Garrett (London, 1935).']. Clive, the great empire-builder, whose statue faces the India Office in
London to-day. It was pure loot. The 'Pagoda tree' was shaken again and again
till the most terrible famines ravaged Bengal. This process was called trade
later on but that made little difference. Government was this so-called
trade, and trade was plunder. There
are few instances in history of anything like it. And it must be remembered
that this lasted, under various names and under different forms, not for a few
years but for generations. The outright plunder gradually took the shape of legalized exploitation which,
though not so obvious, was in reality worse. The corruption, venality,
nepotism, violence, and greed of money of these early generations of British
rule in India is something which passes comprehension. It is significant that
one of the Hindustani words which has become part of the English language is
'loot.' Says Edward Thompson, and this does not refer to Bengal only, 'one
remembers the early history of British India which is perhaps the world's
high-water mark of graft.' The result of all this, even in its early stages,
was the famine of 1770, which swept away over a third of the population of Bengal
and Bihar. But it was all in the cause of progress, and Bengal can take pride
in the fact that she helped greatly in giving birth to the industrial revolution in
England. The American writer, Brooke Adams, tells us exactly how this happened:
'The influx of Indian treasure, by adding considerably to the nation's cash
capital, not only increased its stock of energy, but added much to its
flexibility and the rapidity of its movement. Very soon after Plassey, the
Bengal plunder began to arrive in London, and the effect appears to have been
instantaneous, for all authorities agree that the "industrial
revolution" began with the year 1770.... Plassey was fought in 1757, and
probably nothing has ever equaled the rapidity of the change that followed. In
1760 the flying shuttle appeared, and coal began to replace wood in smelting.
In 1764.....Hargreaves invented the spinning
jenny, in 1776 Crompton contrived the mule, in 1785 Cartwright patented the
power loom and in 1768 Watt matured the steam engine.... But though these
machines served as outlets for the accelerating movements of the time, they did
not cause the acceleration. In themselves inventions are passive.. . waiting
for a sufficient store of force to have accumulated to set them working.

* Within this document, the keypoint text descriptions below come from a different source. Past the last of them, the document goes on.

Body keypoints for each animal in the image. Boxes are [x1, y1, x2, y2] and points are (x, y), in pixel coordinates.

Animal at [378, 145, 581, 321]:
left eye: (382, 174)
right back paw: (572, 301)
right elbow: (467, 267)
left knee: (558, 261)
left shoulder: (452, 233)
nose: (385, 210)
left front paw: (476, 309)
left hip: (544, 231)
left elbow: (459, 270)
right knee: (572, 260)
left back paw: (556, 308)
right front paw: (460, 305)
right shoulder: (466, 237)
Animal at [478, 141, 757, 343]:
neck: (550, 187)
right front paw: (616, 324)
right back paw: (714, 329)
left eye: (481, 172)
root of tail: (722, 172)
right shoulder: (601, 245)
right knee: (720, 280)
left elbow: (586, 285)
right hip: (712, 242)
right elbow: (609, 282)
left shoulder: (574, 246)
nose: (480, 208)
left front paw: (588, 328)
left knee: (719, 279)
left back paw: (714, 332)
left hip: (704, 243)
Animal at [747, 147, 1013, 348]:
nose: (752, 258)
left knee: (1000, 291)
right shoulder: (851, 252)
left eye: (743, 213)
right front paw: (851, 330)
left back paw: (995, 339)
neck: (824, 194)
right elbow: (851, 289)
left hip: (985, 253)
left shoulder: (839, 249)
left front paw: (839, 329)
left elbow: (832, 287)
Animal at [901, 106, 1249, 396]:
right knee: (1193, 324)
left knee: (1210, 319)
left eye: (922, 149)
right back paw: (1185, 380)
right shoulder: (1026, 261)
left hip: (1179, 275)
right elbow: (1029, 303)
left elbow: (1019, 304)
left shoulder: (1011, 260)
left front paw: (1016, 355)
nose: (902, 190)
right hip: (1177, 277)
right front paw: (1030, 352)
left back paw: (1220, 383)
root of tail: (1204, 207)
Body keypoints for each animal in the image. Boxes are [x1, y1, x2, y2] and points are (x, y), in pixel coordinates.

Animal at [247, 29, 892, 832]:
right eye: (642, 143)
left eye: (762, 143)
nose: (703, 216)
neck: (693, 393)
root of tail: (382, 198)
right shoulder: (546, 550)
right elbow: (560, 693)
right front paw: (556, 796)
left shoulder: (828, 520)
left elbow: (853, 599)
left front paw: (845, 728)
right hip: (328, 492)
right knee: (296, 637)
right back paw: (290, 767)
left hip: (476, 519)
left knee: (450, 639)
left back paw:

That
store must always take the shape of money, and money not hoarded but in motion.
Before the influx of the Indian treasure, and the expansion of credit which
followed, no force sufficient for this purpose existed....Possibly since the
world began, no investment has ever yielded the profit reaped from the Indian
plunder, because for nearly fifty years Great Britain stood without a
competitor [ Brooke Adams: 'The Law of Civilization and Decay' (1928), pp.
259-60, quoted by Kate Mitchel: 'India' (1943).